• The MOF asked the BOJ to intervene in USD/JPY at 10:30 Tokyo time
  • USD/JPY gapped from 83.00 to 83.70 when more intervention was spotted
  • The Nikkei reversed from -0.5% to +3% after the BoJ moves
  • The USD made strong gains against regional Asian currencies also
  • Chinese officials again reiterate that large surplus has nothing to do with Yuan value
  • Asian business sentiment slips in latest quarter
  • Chinese FDI +18% YoY

It’s been all about the JPY. USD/JPY managed to post a marginal new low at 82.88 when FinMin Noda announced a press briefing and USD/JPY gapped 70 pips higher. Buying by the BOJ has since been confirmed and they have returned to the market on at least two occasions since although we have no exact confirmation on how much they bought.

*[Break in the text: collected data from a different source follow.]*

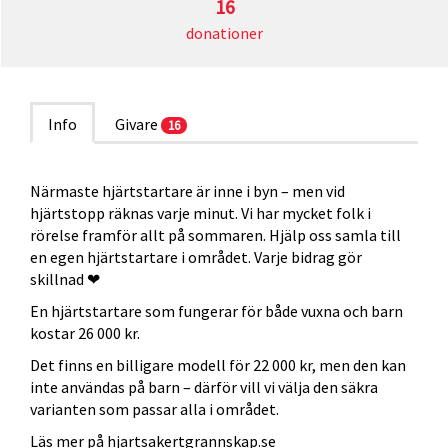
16
donationer
Info
Givare
16
Närmaste hjärtstartare är inne i byn – men vid
hjärtstopp räknas varje minut. Vi har mycket folk i
rörelse framför allt på sommaren. Hjälp oss samla till
en egen hjärtstartare i området. Varje bidrag gör
skillnad ❤
En hjärtstartare som fungerar för både vuxna och barn
kostar 26 000 kr.
Det finns en billigare modell för 22 000 kr, men den kan
inte användas på barn – därför vill vi välja den säkra
varianten som passar alla i området.
Läs mer på hjartsakertgrannskap.se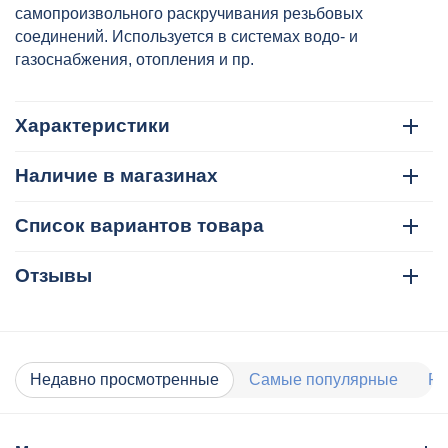
самопроизвольного раскручивания резьбовых
соединений. Используется в системах водо- и
газоснабжения, отопления и пр.
Характеристики
Наличие в магазинах
Список вариантов товара
Отзывы
Недавно просмотренные
Самые популярные
Ра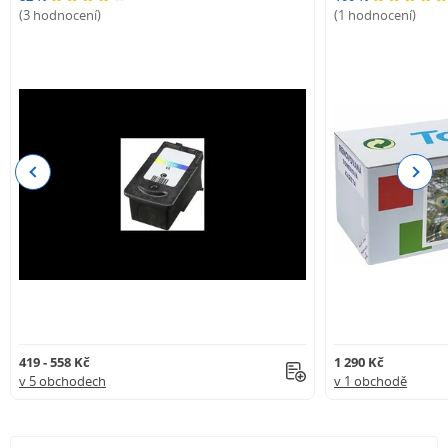
(3 hodnocení)
(1 hodnocení)
Previous
Next
419 - 558 Kč
1 290 Kč
v 5 obchodech
v 1 obchodě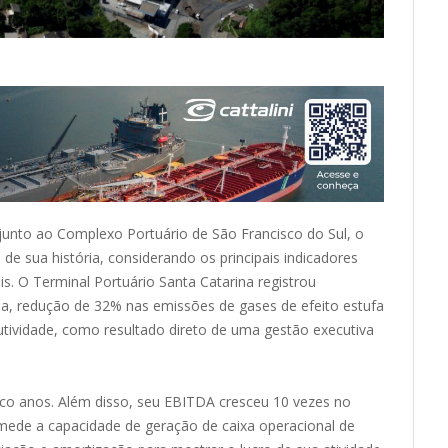
unto ao Complexo Portuário de São Francisco do Sul, o
 sua história, considerando os principais indicadores
s. O Terminal Portuário Santa Catarina registrou
ida, redução de 32% nas emissões de gases de efeito estufa
utividade, como resultado direto de uma gestão executiva
nco anos. Além disso, seu EBITDA cresceu 10 vezes no
ede a capacidade de geração de caixa operacional de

Pullbacks have been limited to 25/30 pips on each occasion and the BoJ seems to have successfully caught the market short and off-guard. Ranges: USD/JPY 82.88/84.96, EUR/JPY 107.75/110.07

The other majors have been quiet when compared with the JPY. The USD has benefitted from the intervention but EUR/JPY buying has also underpinned the EUR. EUR/USD closed in NY at 1.2990 and will open in Europe slightly weaker after a 1.2956/1.3022 range.

EUR/GBP finishes the session unchanged after a .8358/83 range and cable saw 1.5482/1.5555

The AUD has lost a bit of ground in line with all Asian currencies but has benefitted from some heavy AUD/JPY short-covering as well. Ranges: AUD/USD .9358/.9428, AUD/JPY 78.00/79.55

Markets: Nikkei +3%, Sydney +0.5%, HK and Seoul flat. Gold $1270/oz, Brent crude $79/bbl.